In a nutshell, a linear model is a weighted sum of input features, plus a constant called a bias term (or intercept term), and makes predictions based on that, as shown in the following formula:

y = \theta_0 + \theta_1x_1 + \theta_2x_2 + … + \theta_nx_n

In this formula:

yIs predicted
nIs the number of features
$x_i$ Is the firstiA characteristic value
$\theta_j$ Is the firstjModel parameters (including deviation term) $\theta_0$ And feature weight $\theta_1,\theta_2,\theta_3,… ,\theta_n$ )

Training linear regression model is the process of setting model parameters until the model best fits the training set. Therefore, we need to know how to measure the model’s fitting degree to the training data first. The most common performance indicator of regression models is root mean square error (RMSE), so it seems necessary to find θ\ Theta θ values to minimize RMSE when training linear regression models. However, in practice, MSE minimization is often used instead of RMSE minimization because MSE is simple to calculate and has the same effect as RMSE.

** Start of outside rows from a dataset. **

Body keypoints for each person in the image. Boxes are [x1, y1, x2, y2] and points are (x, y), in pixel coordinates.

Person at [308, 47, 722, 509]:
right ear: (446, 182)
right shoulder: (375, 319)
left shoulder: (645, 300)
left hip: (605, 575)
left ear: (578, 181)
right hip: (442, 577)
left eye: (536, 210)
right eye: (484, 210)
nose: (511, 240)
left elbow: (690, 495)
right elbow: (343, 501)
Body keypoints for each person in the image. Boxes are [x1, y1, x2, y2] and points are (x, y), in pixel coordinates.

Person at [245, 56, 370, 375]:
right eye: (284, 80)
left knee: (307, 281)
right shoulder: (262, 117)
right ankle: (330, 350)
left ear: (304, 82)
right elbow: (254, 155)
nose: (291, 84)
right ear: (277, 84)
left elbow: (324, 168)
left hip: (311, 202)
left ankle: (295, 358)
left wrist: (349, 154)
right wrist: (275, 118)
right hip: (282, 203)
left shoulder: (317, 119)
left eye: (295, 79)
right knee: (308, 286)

On the training set X, the MSE of the linear regression is calculated using the following formula (hθh_\thetahθ is a hypothetical function) :

MSE=(X,h_\theta)=\frac{1}{m}\sum_{i=1}^m(\theta^Tx^{(i)}-y^{(i)})^2

To get the lowest θ\thetaθ value for the cost function, there is a closed form solution (the mathematical equation that leads directly to the result), the standard equation:

\theta=(X^TX)^{-1}X^Ty

In this equation:

θ\theta theta is the value of theta \theta theta that minimizes the cost function
Y is a vector of target values from y(1)y^{(1)}y(1) to y(m)y^{(m)}y(m)

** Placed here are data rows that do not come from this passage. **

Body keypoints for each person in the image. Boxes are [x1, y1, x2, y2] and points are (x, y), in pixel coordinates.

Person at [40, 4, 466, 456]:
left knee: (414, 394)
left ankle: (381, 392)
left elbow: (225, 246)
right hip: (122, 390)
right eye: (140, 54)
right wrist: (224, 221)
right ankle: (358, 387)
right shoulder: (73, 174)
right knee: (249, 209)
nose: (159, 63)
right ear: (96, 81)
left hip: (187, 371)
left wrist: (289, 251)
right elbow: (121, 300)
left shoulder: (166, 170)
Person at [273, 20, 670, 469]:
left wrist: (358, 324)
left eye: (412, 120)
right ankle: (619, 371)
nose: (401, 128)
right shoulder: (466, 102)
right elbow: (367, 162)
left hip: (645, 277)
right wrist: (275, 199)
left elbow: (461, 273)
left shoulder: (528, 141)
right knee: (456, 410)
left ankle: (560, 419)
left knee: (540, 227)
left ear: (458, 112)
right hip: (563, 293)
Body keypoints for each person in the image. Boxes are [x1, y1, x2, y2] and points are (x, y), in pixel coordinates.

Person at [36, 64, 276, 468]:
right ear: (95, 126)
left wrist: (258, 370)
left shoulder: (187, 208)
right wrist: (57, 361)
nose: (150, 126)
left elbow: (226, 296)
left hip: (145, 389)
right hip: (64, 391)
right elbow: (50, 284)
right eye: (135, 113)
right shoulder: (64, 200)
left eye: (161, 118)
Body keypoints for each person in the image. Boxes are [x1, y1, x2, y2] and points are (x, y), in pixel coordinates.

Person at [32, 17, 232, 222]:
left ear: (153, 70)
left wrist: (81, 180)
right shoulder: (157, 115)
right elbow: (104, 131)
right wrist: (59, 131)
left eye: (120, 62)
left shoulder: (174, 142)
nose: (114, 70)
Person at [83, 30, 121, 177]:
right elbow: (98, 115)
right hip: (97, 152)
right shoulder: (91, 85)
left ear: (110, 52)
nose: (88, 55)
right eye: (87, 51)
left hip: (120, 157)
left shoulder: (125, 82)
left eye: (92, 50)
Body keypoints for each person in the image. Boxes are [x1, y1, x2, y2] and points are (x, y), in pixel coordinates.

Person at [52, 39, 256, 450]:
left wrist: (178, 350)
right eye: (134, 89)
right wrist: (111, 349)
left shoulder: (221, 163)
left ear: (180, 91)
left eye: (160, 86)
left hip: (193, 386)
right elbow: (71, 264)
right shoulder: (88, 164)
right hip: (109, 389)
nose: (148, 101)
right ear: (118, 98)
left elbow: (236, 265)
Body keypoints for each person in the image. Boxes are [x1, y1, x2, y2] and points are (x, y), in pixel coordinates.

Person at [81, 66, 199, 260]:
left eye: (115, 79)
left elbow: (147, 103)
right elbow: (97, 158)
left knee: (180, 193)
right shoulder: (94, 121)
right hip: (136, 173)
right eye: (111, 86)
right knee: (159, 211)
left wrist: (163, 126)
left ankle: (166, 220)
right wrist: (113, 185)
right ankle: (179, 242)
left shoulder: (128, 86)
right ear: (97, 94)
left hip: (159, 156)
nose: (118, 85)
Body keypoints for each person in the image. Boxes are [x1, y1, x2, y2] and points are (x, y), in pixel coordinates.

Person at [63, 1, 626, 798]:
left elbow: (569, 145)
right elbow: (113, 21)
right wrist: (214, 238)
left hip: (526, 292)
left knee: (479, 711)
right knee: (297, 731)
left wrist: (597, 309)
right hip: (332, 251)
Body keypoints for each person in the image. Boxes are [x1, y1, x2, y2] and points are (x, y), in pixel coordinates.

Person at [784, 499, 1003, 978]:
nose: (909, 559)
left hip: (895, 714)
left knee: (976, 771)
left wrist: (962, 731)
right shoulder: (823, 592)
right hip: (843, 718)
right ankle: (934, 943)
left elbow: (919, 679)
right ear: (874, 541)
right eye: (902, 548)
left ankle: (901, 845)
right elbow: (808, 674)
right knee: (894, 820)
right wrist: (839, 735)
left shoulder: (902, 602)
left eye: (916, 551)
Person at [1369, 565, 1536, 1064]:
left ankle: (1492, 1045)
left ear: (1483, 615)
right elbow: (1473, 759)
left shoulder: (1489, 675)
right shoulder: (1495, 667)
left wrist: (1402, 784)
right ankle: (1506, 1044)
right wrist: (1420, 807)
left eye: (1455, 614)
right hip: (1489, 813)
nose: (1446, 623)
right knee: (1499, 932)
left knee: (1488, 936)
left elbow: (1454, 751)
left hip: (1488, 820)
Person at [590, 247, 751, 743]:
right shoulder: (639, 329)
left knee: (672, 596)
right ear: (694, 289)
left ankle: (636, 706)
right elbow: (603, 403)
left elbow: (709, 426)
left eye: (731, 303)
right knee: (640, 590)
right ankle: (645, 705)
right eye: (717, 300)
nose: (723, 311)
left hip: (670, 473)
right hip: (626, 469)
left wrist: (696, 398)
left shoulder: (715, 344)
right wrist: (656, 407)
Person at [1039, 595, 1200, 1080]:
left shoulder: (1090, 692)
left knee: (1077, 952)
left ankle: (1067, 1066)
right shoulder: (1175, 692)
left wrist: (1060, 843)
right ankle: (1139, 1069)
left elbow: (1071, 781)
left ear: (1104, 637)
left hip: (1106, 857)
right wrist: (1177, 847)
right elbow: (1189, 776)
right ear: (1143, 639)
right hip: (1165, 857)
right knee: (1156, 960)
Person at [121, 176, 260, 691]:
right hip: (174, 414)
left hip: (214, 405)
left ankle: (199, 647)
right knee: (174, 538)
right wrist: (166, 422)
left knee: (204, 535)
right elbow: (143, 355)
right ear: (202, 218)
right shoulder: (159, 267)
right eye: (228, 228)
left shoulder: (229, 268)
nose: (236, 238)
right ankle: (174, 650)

We generate some random linear data to test this formula:

import numpy as np
X = 2 * np.random.rand(100.1)
y = 4 + 3*X +np.random.randn(100.1)
Copy the code

The following linear data set is obtained:

Now let’s calculate theta \theta theta using the standard equation. Invert the matrix using the inv() function in the linear algebra module (Np.linalg) provided by NumPy, and compute the inner product of the matrix using the dot() function:

X_b = np.c_[np.ones((100.1)),X] # add x0=1 to each instance
theta_best = np.linalg.inv(X_b.T.dot(X_b)).dot(X_b.t).dot(y) 
Copy the code

The actual generated data function is y=4+3×1+ Gaussian noise y=4+3x_1+ Gaussian noise y=4+3×1+ Gaussian noise. The formula results are as follows:

>>>theta_best
array([[4.21509616], [2.77011339]])
Copy the code

This is very close to the expected θ0=4\theta_0=4θ0=4 (4.21509616), θ1=3\ theTA_1 =3θ1=3 (2.77011339), but because the noise does not completely restore the original function, we plot the prediction results:

The computational complexity is linear with respect to the number of instances and the number of features to be predicted, and it takes roughly twice as long to predict for twice as many instances (or twice as many features).

Linear regression

Related Posts

【 machine Learning Actual Task1】 (KNN) K nearest Neighbor algorithm application

Want to make kids’ smart gadgets smarter? Understanding children’s AI is the key

What is the system architecture of Flink?